Maybe a handful of very taxing degrees (medicine being the obvious one) should get a bigger loan because it is harder to take on a part time job and still keep up with the course, but they will be pretty much guaranteed better earning so it will be worth the extra debt.

SantasMooningArse · 09/12/2010 11:32

Let's face it FN- it's not a probably get a PT job with a bursary of £1k, rents locally in student accom being £88 week and a lot of toher expenses on top, but it's a certainty.

And that's an issue becuase on many courses (an increasing number it seems) part time work is actviely banned: Dh's, certainly, and and others that are work focussed such as teacher training adn social work.

And whilst I agree wrt to HND's etc, reality is that unless they are funded and accesible, and very basically exist, then it cannot happen. DH's course is industry led; he cannot do an HND as it does not exist. Very basic, really. I am not sure his course could be condensed into two yaers tbh, looking at his workload, but certainly some of his coursemates might benefit from a less in depth route from what I have seen of their work.

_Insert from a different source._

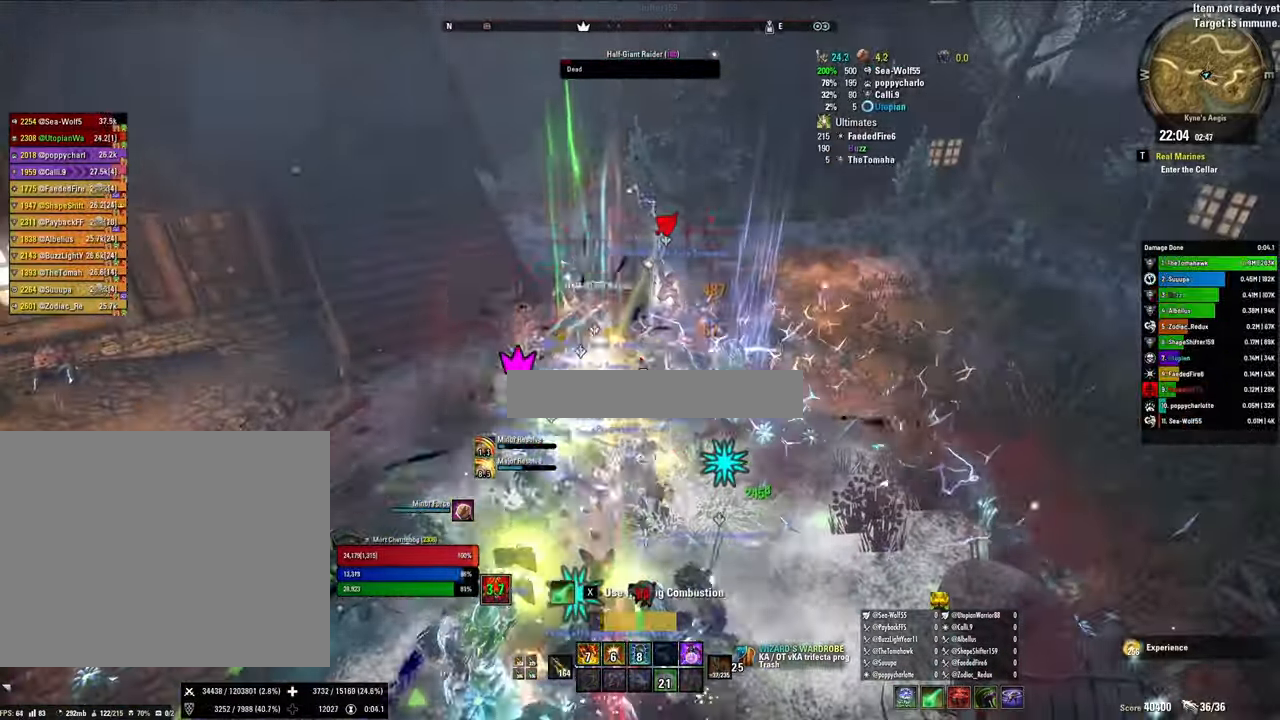
{"keys": [], "mouse": ["right"], "events": [[67, "x", "down"], [100, "v", "up"], [200, "x", "up"], [333, "2", "down"], [433, "2", "up"]]}
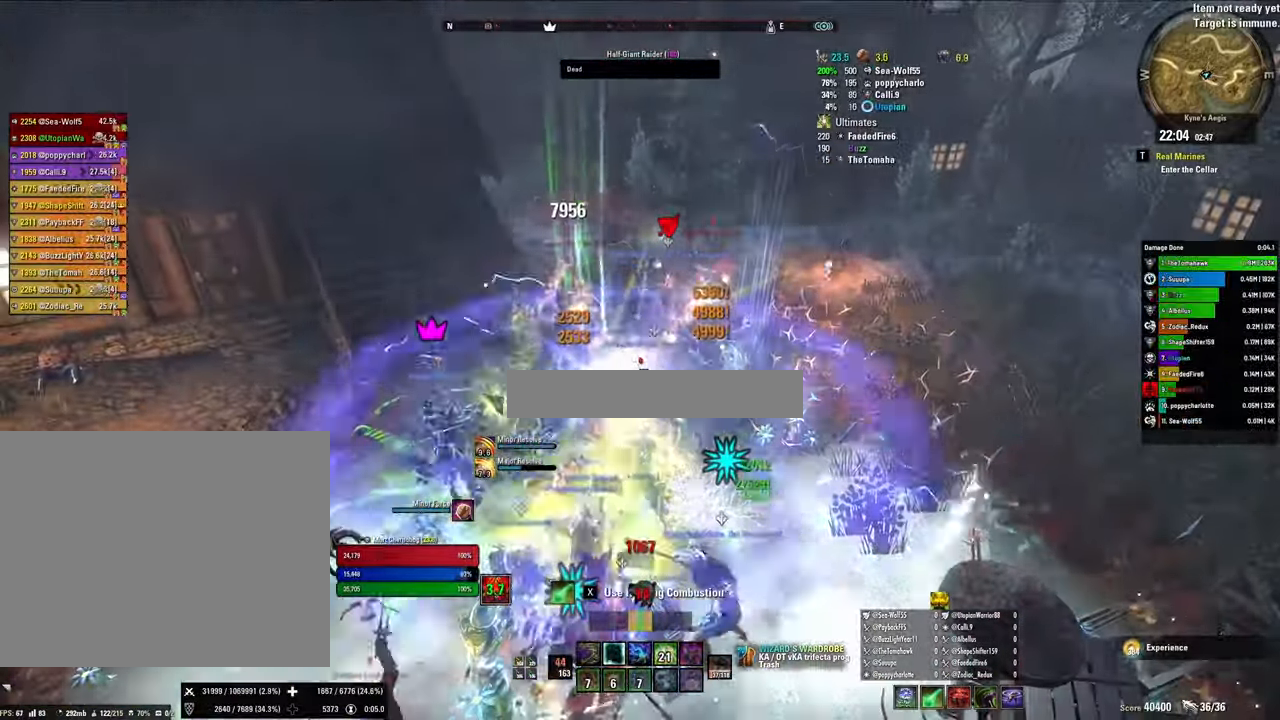
{"keys": ["1", "w"], "mouse": ["right"], "events": [[33, "2", "down"], [133, "2", "up"], [233, "w", "down"], [466, "1", "down"]]}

mamatomany · 09/12/2010 11:33

They cannot ban part time work, they simply can't and there's been research to show that children who take on part time jobs actually do better in GCSE and A Levels, after all if you want a job doing ask a busy person not some zombie on the X Box.

SantasMooningArse · 09/12/2010 11:36

DH was asked tif he was going to work at the start of his interview, and any people who said yes was informed then and there that the course was not for them.

You cannot really work around SW, for example, as the course itself involves fairly random shifts. Ditto teaching becuase of the workload (PGCE anyway, don;t know about BEd).

however DH's tutors have some- erm - less than professional attitudes, let us say. IMO only obv (unless responding to a cmplaint by one student by turning up en masse, shouting at the students then handing each a release form and telling tehm to sod off if they don;t like it is considered professional!).

mamatomany · 09/12/2010 11:40

I've had some shocking tutors, really quite crap but you just don't tell them anything they won't like the sound of do you ? simples.

SantasMooningArse · 09/12/2010 11:44

Nope, not you ro I anyway- not sure all 18 year olds are quite as savvy tbh.